Between me and the rescue pack are a couple of sampling pumps. Usually these are worn by workers, but I was using them as area samplers. I had a small portable lab set up either on site or in my hotel room and could quickly analyze the samples on a daily basis to make sure something unexpected wasn’t going on.

In my left hand I’m holding the probe of an HNU photoionization dectector – used to detect organic solvents in the air. The state of this equipment in 1984 was a lot more crude than it is today – the thing was big and most of it is hanging out of frame on the strap over my shoulder. In my right hand I’m holding an air horn. That site had a lot of water-filled holes, sumps, and pits all over it and it was so easy to fall in. I always carried that horn in case I got in trouble. You don’t see it, but I also had a radio – wrapped in a plastic bag – taped to my right arm.

In the background, past the rusty tank and before the metal building, you can see a long horizontal cylinder. This was an abandoned tank car that once was full of chlorine and the piping was all rusted. We went to a lot of trouble to mitigate that thing (this picture was probably taken right at the start of that operation) because that much chlorine released in the middle of Houston could have been devastating. It turned out to be empty.

Another tough job we did on that site was to plug an oil well.

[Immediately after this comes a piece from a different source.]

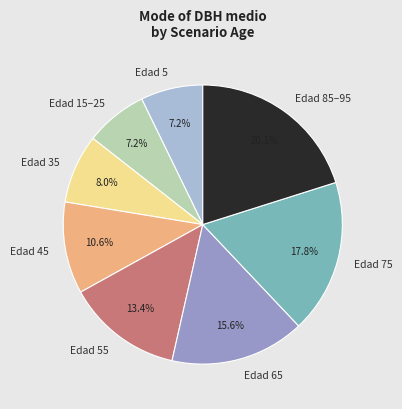

To the nearest percent, what is the average slice percentage?

12%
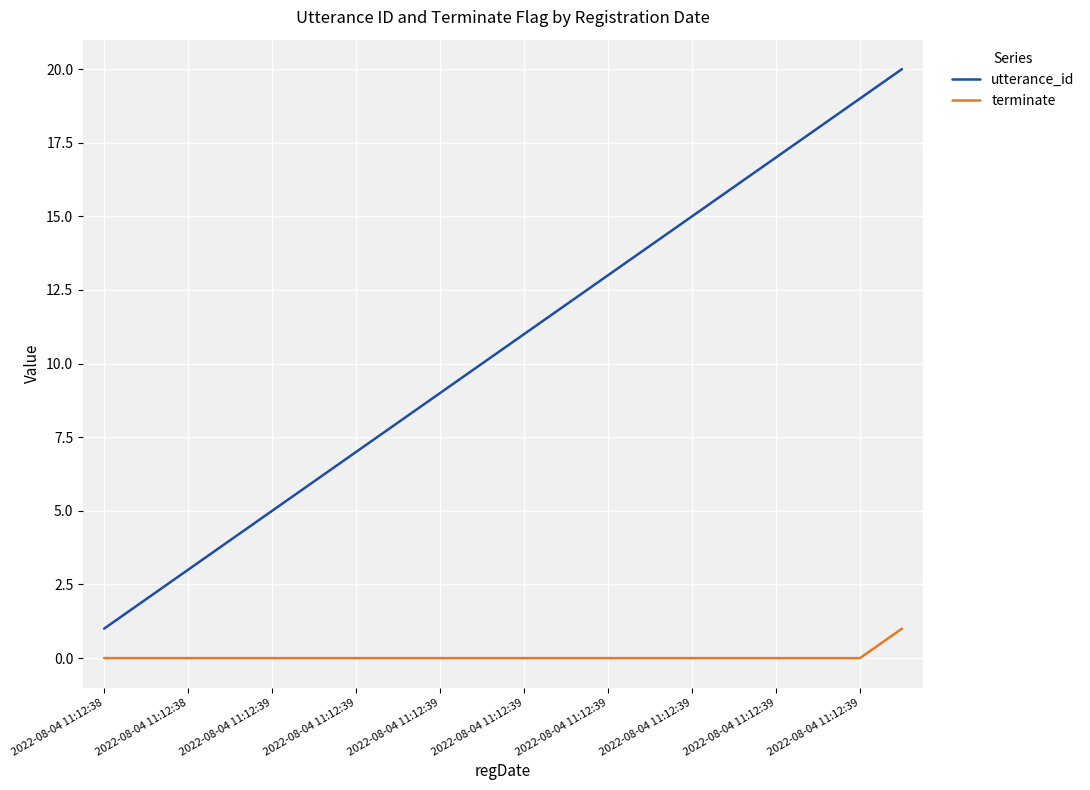

Rank the series by their maximum value, from highest to lowest.

utterance_id, terminate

PCBs are heavier than water and there was a fear that the contamination would follow an old, uncapped well down through a thick clay layer and contaminate the city’s drinking water aquifer far below. We used some old maps to locate the well’s probable location and I went out with a steel tape and spray painted a big X where I thought it was (the whole area was paved over long after the well was abandoned).

We brought out a portable air compressor and a jack hammer and I was chosen to go out there fully suited out and jackhammer down through the concrete. I had some experience with using a jackhammer in protective gear (some work I had done the previous year around St. Louis – but that’s a whole ‘nother story), I was young and strong then, and I had done the measurements – so if I was wrong it would be me that had to do all the wasted work. I was very proud of the fact I hit that wellhead nail right on the head.

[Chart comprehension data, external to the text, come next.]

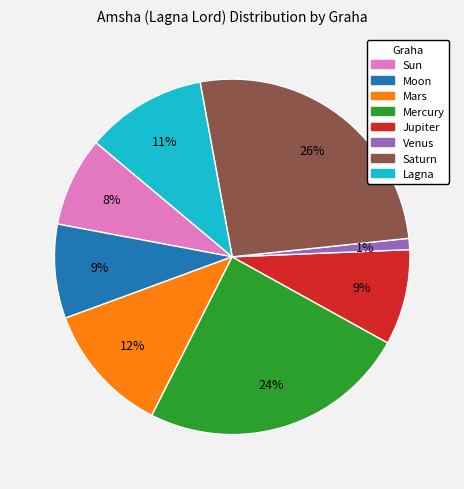

Count the number of slices in the pie.

8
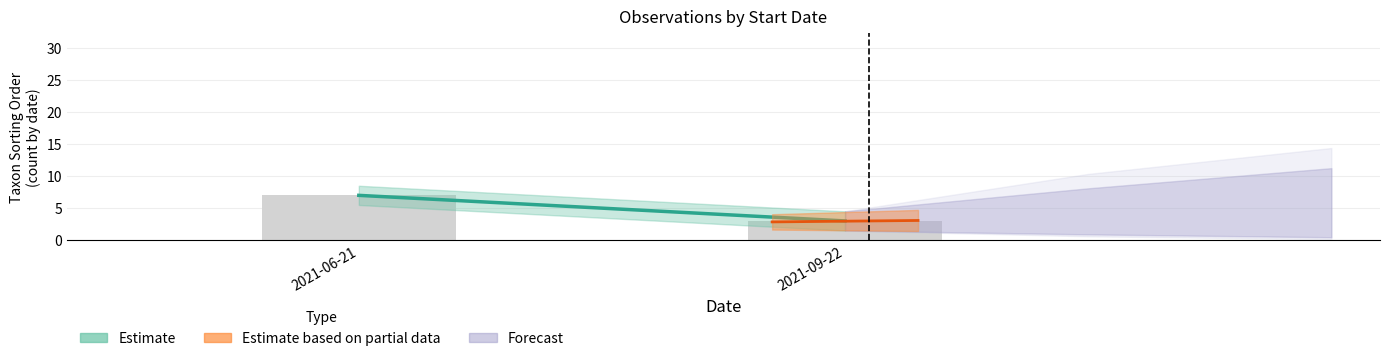

What is the greatest value displayed?

7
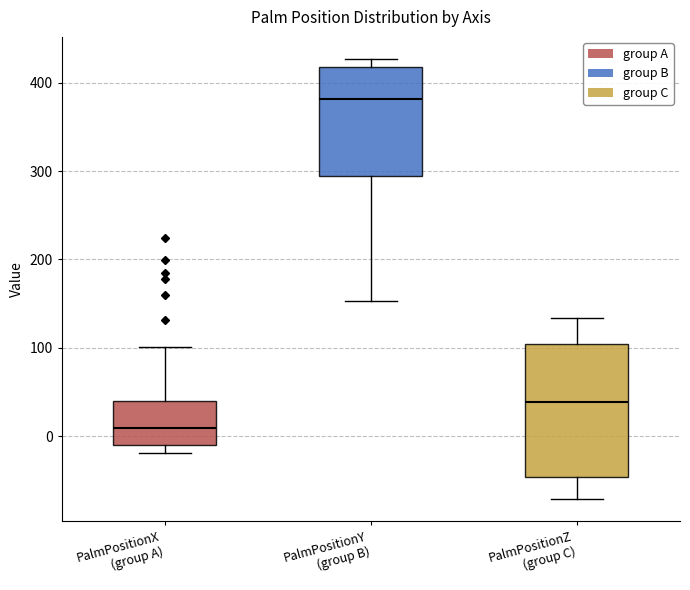

Which box is the tallest, from its lower edge to its upper edge?

PalmPositionZ (group C)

Then we brought out an entire drilling rig, full of roughnecks slinging pipe wearing respirators and Tyvek Suits in the Houston heat. Those guys drilled out the old mud, broken concrete, and burlap sacks that plugged the well, and then we concreted the whole thing up.

If you look at the Geneva site now you’ll see a bare green mound in the middle of a pretty rough part of the city. Most remediated waste sites look like this – the open ground patterned with the piping system and tanks of a groundwater interceptor and treatment system. Back then, though, it was frightening complex of rusting equipment, open pits, and ponds full of toxic chemicals.

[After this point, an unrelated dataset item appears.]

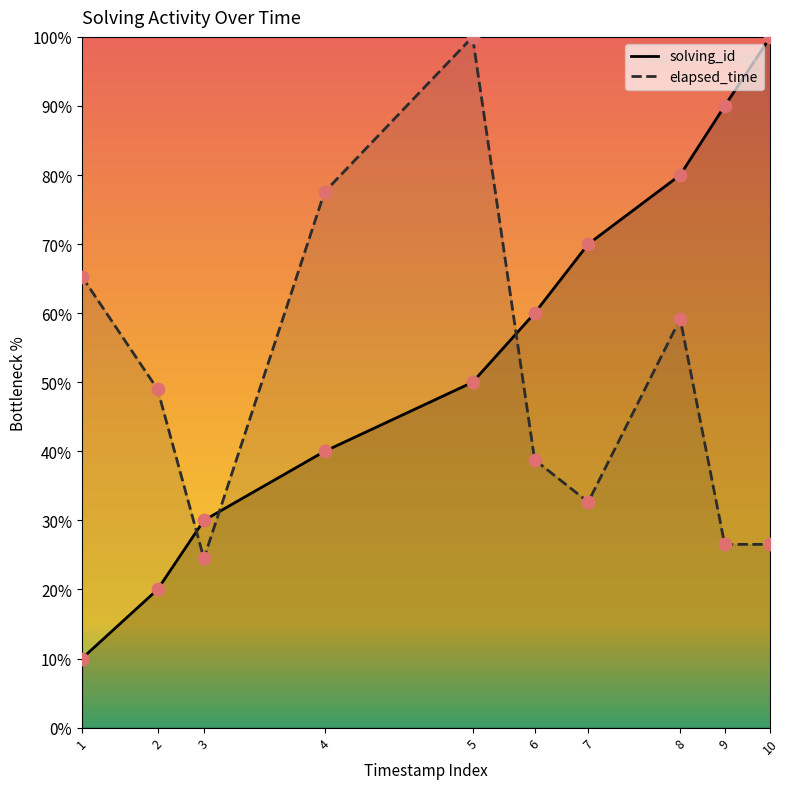

Which series has the widest spread of Y values?

solving_id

Over a few jobs I spent months at Geneva. I worked even more at Crystal Chemical on the other side of Houston (I’ll write about that some time- real horrorshow). Then there was Cleve Reber in the swamps of Louisiana and the big train derailment in Livingston. There was a burning subterranean landfill in Tulsa, and countless oil spills all the way from New Orleans to West Texas. There were chemical trucks turned over in ditches, leaking rail cars, and burning pesticide factories in small towns.

I spent a lot of time when I was young out in isolated unpleasant places cleaning up other people’s messes. Actually, I didn’t work at this too long – nobody did, nobody could. It wears on you. It’s when you realize that wearing that respirator and mask, that suit with gloves and boots taped to the sleeves and legs so that nothing can leak in, feels normal, feels natural, that you realize it’s time to move on.